In response to my article “The Worst Mistake in U.S. History,” a reader wrote to tell me that, in his opinion, there have been worse mistakes in U.S. history than the conversion of the federal government to what is called a “a national security state.” He cited as examples the adoption of the federal income tax, the Federal Reserve System, and public (i.e., government) schooling.
That reader is certainly correct that those were big mistakes insofar as the freedom and well-being of the American people are concerned.
As early as 1990, here at The Future of Freedom Foundation we were pointing out that the federal income tax effectively nationalized people’s earnings and made them serfs of the state.
In that first year of publication of our monthly journal Future of Freedom, we were also pointing out the destruction of liberty and prosperity that comes with governmental control over the monetary system.
In September 1990, I addressed the socialism of public schooling, showing why a government education system is antithetical to the principles of a free society. FFF’s uncompromising perspective on this issue, which included an opposition to school vouchers, even garnered a critical article by Milton Friedman, which was recently republished in the Hoover Digest.

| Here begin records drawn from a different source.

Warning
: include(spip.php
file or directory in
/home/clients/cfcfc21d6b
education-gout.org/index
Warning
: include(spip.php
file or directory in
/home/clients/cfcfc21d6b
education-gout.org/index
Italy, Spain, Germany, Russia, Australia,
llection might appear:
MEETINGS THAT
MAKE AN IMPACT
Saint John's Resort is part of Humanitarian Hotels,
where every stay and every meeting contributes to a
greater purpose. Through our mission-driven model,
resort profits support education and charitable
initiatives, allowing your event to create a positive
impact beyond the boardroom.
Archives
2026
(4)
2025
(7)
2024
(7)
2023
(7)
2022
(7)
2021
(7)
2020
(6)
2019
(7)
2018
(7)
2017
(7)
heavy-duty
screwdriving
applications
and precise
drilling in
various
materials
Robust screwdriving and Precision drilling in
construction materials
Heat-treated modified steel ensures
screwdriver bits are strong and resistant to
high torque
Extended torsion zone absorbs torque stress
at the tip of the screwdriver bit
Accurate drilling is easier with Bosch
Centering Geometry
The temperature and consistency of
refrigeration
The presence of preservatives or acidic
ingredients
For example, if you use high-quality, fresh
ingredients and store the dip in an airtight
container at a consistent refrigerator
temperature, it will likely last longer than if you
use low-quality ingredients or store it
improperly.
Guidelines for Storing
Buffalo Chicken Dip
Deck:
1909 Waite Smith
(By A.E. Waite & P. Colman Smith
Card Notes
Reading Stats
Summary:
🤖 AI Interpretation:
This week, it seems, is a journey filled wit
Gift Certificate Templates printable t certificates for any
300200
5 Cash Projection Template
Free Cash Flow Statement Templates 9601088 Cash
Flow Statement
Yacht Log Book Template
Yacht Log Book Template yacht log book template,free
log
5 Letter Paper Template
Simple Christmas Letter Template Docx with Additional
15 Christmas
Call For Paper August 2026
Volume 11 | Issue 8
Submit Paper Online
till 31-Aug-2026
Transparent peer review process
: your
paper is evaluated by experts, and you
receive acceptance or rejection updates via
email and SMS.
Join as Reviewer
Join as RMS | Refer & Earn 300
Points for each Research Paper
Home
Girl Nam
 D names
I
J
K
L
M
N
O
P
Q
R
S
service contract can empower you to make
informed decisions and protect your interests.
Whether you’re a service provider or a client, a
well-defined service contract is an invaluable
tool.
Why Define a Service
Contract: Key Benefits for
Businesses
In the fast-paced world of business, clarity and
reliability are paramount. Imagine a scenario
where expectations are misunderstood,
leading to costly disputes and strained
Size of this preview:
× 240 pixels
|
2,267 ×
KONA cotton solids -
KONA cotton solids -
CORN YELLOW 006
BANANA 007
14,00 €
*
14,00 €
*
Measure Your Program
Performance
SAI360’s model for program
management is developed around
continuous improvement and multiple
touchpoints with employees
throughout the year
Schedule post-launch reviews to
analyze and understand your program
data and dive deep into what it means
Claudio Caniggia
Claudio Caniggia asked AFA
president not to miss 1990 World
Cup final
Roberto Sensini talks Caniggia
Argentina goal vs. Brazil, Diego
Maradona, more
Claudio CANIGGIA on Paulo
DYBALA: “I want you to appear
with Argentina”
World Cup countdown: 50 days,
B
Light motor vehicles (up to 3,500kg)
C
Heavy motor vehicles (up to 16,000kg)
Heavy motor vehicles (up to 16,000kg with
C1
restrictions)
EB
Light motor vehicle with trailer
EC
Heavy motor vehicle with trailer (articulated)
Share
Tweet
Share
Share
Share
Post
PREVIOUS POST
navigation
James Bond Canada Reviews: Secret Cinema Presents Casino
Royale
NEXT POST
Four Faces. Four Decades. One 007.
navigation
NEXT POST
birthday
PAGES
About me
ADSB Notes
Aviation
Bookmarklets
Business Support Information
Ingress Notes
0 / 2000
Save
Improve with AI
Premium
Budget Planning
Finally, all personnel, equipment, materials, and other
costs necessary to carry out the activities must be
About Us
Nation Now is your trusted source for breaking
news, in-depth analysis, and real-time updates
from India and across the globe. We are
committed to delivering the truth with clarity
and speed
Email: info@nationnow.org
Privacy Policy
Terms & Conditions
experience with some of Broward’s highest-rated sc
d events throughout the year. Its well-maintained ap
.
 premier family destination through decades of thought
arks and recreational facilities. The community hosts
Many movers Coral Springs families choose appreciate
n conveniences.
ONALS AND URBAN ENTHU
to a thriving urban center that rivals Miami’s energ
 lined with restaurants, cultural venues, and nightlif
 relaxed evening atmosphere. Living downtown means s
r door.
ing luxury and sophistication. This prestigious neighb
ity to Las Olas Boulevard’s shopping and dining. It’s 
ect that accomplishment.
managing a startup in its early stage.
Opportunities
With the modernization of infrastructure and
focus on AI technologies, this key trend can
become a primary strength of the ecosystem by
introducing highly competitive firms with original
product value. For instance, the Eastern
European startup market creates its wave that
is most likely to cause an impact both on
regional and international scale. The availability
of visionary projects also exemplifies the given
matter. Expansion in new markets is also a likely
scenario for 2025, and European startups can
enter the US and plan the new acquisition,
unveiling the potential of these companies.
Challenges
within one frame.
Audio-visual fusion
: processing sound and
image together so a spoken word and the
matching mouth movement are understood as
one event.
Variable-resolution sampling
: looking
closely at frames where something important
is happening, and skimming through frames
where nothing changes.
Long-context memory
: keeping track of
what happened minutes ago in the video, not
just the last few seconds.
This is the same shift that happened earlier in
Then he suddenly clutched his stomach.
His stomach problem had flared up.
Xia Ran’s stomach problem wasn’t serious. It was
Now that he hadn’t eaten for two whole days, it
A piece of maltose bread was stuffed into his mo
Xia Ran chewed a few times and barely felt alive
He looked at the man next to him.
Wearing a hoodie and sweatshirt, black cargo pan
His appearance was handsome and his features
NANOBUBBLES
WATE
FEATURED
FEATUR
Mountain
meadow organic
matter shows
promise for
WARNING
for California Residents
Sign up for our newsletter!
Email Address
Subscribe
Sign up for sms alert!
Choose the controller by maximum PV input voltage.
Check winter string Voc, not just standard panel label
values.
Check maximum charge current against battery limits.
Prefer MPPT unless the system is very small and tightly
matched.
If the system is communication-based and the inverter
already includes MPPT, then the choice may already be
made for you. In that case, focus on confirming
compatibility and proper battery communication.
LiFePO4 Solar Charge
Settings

As FFF’s longtime supporters can attest, ever since then we have continued to make the consistent case for economic liberty and educational liberty.
So, I agree with our reader that those certainly are very egregious infringements on liberty and that a genuinely free society necessarily requires their repeal.
However, I continue to hold that those infringements, as destructive and harmful as they are, pale in significance compared to the conversion of the United States to a national-security state. The failure to see that, in my opinion, is why so many libertarians hardly ever confront the existence of the national-security state in their articles and speeches, much less call for its dismantling. They either see it as just another infringement, just like the others, or, even worse, have bought into the notion that the Pentagon, CIA, and NSA are actually necessary to keep us safe and secure and just need to be “reformed” or “reined in” rather than dismantled.
Ask yourself: What is the worst power that any government can possess insofar as the freedom and well-being of the citizenry are concerned? The power to tax incomes? The power to debauch the currency? The power to censor speech? The power to compel church attendance?
No. As bad as all those powers are, they are still not the worst. The worst power is the power to kill people, including the government’s own citizenry.
That’s the power that the federal government acquired with the conversion of the federal government to a national-security state after World War II — the power to kill Americans (and others) without risk of any criminal or civil liability. It’s also the power held by all totalitarian regimes in history, including Nazi Germany, the Soviet Union, Red China, Vietnam, Cuba, and North Korea.
All that U.S officials have to do is relate the killing to “national security” and that’s the end of the matter. There will be no federal criminal indictments on federal killings that are related to “national security.” The federal courts have made it clear that they lack jurisdiction to interfere with or second-guess such killings. Congress will not interfere either. The national-security state’s power to kill people, including Americans, is complete. It is omnipotent. Just ask the families of Charles Horman, Frank Teruggi, Rene Schneider, Anwar al Awlaki, or any of the many others who have been killed by agents of the national-security establishment. They will all attest that the killings came with no interference by the Justice Department, Congress, or the federal courts.
That’s not all. The conversion to a national-security state also brought the power to arrest or kidnap people, including Americans, torture them, and keep them incarcerated in military dungeons or concentration camps for life. The federal courts confirmed the existence of such powers in the Jose Padilla case.
It also brought with it the power to spy on people, listen to their telephone conversations, read their mail and email, and keep secret files on them.
There are those who might argue that because the federal government isn’t widely exercising such powers, they are secondary in importance to such powers as income taxation, the Federal Reserve, and public schooling.
But a free society isn’t measured by what powers are being exercised at any given moment. It is measured instead by the powers that a government wields. Moreover, as history has shown, governments often wait until a grave emergency arises and then pull out the big powers, such as the power to kill their own people.
And that includes emergencies that are the makings of the national-security state itself. Case in point: Korea. If President Trump and his national-security establishment succeed in getting a war going in Korea, especially one that turns nuclear, don’t be surprised to see them exercising to a larger extent those big powers here at home. Keep in mind that the people they are killing will no longer be around to complain about income taxation, the Federal Reserve, and public schooling.
Yes, money and education are important. But in my opinion, one’s own life and the lives of one’s family are much more important. That’s why the conversion of the federal government to a national-security state was an infinitely worse mistake than all the others.